---------- Supplied material ----------

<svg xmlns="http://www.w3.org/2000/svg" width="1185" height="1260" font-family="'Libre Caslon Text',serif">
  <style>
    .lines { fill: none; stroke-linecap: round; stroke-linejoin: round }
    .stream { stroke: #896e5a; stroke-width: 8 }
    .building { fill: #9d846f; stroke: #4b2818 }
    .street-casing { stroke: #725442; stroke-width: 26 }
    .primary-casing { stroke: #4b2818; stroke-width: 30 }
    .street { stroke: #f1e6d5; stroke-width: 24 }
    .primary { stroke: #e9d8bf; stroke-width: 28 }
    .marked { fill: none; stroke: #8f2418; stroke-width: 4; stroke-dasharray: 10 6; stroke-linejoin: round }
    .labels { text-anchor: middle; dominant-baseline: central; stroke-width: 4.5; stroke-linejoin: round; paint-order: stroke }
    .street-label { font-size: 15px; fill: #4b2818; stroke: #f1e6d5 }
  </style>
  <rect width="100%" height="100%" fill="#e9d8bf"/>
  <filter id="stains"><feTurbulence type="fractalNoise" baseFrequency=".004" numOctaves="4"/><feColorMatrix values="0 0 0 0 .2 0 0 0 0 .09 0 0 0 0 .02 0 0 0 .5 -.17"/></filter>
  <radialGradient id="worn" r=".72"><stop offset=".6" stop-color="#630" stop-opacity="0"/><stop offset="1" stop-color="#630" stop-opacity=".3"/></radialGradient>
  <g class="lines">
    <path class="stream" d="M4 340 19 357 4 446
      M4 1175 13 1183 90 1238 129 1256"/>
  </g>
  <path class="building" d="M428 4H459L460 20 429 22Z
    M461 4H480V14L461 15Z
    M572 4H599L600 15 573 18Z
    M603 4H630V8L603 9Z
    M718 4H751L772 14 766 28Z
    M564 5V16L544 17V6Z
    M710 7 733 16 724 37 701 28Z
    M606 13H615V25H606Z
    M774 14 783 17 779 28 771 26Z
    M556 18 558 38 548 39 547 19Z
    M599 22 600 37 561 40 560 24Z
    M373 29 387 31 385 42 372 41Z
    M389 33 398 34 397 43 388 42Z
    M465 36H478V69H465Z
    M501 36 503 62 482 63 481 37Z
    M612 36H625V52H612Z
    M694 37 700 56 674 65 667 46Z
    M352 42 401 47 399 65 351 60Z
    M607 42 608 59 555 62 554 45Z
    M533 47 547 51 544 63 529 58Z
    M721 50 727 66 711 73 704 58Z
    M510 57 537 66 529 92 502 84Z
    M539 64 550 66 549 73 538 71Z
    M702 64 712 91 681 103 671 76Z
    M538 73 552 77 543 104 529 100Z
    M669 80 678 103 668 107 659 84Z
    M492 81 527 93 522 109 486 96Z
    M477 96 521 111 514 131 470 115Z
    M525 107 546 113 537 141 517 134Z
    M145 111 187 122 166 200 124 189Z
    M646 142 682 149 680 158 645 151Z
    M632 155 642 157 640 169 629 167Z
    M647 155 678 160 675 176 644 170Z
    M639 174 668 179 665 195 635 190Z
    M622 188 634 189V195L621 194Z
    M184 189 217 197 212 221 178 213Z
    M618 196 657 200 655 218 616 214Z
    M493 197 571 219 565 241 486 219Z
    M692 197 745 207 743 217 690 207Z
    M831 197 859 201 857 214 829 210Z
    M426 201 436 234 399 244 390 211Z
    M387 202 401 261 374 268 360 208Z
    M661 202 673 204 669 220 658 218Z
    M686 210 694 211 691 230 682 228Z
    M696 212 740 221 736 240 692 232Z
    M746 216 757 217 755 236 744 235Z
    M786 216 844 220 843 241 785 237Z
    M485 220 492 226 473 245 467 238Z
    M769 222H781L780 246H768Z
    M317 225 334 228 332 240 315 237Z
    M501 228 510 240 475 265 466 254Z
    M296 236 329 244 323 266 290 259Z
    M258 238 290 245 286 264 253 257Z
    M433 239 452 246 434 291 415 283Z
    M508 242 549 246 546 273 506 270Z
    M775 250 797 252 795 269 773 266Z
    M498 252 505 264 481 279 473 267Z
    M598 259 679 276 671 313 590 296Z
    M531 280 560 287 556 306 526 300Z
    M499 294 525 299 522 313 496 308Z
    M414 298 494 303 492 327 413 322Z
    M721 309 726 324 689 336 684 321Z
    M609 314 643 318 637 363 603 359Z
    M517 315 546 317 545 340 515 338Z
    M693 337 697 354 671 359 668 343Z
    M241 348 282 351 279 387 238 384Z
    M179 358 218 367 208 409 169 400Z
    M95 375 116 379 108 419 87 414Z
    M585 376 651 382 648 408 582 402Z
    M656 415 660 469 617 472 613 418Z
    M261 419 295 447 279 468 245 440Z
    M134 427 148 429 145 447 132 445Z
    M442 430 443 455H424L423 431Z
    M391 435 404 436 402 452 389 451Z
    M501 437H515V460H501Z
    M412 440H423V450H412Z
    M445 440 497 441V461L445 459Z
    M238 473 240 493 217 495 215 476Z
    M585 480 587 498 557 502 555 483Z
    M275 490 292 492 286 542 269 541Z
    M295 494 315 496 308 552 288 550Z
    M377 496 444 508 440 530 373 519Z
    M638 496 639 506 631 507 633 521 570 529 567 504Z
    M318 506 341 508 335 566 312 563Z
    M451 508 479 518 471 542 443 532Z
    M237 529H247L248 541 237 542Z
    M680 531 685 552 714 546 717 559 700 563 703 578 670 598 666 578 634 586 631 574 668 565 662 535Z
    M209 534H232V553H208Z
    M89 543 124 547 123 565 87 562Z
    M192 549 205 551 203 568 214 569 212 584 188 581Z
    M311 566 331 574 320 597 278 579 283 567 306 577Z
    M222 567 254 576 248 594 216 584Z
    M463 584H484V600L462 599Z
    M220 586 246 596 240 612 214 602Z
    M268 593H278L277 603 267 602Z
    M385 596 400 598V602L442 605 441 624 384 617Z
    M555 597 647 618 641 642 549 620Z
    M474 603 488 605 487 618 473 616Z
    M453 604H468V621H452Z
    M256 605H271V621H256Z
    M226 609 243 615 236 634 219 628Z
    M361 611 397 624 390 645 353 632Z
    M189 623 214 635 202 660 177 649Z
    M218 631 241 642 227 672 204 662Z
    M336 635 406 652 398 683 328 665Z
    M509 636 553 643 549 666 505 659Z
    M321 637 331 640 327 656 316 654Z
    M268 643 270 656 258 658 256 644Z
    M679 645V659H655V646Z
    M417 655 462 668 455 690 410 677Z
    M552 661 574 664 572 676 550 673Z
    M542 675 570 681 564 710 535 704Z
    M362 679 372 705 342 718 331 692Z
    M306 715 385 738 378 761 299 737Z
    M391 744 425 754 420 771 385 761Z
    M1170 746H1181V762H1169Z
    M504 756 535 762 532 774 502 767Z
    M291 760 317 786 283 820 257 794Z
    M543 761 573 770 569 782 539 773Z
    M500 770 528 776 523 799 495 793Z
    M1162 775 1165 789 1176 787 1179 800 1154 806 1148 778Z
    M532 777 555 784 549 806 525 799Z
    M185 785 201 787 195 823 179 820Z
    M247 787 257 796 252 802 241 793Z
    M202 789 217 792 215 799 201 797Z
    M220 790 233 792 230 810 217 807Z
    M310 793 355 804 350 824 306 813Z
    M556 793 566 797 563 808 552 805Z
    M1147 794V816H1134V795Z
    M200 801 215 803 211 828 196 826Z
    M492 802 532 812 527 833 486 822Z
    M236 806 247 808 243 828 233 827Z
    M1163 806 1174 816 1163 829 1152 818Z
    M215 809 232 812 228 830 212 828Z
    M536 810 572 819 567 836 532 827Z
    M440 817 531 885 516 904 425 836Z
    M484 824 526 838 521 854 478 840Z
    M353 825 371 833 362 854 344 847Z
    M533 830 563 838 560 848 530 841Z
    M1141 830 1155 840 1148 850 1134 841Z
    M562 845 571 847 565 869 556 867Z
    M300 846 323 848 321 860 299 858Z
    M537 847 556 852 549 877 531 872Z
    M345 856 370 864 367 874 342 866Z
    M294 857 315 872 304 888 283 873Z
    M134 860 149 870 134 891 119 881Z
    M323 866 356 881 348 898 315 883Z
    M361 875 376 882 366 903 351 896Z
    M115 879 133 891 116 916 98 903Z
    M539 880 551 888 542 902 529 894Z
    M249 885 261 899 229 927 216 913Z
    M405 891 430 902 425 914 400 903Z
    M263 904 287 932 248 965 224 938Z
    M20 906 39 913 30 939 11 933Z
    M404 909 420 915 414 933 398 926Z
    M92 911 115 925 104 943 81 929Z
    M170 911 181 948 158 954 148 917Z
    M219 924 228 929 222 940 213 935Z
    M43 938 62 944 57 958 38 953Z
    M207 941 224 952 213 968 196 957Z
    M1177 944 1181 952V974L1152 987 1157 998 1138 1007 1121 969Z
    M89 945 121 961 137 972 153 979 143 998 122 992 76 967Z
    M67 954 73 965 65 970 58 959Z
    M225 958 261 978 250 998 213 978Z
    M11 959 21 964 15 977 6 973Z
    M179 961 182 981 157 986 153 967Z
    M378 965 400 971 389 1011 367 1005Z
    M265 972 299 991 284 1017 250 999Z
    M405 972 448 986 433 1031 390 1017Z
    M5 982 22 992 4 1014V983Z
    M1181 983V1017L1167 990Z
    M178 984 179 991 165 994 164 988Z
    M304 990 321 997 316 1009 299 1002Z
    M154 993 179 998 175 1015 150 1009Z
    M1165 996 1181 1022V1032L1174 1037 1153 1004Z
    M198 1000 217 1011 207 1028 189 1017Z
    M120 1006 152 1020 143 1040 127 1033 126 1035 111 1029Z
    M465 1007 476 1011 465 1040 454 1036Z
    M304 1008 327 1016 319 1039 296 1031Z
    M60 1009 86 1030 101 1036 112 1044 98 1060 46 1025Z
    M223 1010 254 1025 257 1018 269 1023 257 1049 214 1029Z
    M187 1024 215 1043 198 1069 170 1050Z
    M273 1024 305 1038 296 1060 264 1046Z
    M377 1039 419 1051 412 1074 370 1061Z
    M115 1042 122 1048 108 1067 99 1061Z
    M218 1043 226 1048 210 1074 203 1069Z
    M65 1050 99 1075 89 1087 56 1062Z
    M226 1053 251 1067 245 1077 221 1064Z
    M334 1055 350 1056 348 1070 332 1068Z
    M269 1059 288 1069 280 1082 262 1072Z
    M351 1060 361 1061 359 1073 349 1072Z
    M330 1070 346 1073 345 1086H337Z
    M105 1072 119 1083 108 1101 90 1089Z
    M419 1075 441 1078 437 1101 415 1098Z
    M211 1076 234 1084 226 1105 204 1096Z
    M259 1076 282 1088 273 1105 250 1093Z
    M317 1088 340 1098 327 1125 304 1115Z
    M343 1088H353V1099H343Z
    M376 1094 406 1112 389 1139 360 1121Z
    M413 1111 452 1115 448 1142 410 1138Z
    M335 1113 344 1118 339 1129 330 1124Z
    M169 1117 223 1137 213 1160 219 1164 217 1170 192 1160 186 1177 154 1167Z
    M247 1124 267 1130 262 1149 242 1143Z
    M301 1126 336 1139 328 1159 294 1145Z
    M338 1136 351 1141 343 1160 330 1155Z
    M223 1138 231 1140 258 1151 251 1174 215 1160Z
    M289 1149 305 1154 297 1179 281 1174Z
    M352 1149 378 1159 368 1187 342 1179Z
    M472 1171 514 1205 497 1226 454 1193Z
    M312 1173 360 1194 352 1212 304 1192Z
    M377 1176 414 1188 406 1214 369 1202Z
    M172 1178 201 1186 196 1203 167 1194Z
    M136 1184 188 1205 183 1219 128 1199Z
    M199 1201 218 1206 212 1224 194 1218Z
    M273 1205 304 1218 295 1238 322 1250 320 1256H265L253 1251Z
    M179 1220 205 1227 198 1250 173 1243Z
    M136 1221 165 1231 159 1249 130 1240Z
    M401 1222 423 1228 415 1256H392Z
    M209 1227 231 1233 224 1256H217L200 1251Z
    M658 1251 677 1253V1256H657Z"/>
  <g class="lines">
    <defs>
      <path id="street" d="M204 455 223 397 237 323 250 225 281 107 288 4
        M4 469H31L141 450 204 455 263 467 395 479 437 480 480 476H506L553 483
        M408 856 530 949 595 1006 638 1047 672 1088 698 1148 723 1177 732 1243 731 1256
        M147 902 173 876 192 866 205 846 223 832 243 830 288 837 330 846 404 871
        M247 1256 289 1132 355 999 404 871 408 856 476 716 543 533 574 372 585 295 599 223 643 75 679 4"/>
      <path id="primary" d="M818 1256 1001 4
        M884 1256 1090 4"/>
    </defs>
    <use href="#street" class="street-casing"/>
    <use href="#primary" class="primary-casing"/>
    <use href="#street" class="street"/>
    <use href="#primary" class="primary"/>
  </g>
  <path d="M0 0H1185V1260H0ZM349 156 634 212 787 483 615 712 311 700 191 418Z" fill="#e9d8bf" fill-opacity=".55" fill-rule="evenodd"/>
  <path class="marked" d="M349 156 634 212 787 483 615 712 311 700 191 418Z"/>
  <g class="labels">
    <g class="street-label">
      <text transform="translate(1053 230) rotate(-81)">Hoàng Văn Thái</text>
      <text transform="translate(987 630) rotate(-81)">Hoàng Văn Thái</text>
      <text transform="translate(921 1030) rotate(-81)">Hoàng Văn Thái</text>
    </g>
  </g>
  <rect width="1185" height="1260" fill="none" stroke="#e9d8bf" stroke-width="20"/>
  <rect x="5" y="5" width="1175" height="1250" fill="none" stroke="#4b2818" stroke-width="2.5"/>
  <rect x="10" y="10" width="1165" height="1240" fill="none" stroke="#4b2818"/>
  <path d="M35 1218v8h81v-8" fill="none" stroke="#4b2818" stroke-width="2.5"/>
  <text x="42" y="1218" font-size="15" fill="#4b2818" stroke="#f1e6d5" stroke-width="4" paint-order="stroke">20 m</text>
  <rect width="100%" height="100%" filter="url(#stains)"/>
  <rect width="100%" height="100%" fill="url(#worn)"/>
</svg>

----------

> Instructions to follow: Some lines in the records may hold "worn"; state how many do, and give no more than that number.

> Answer section: 2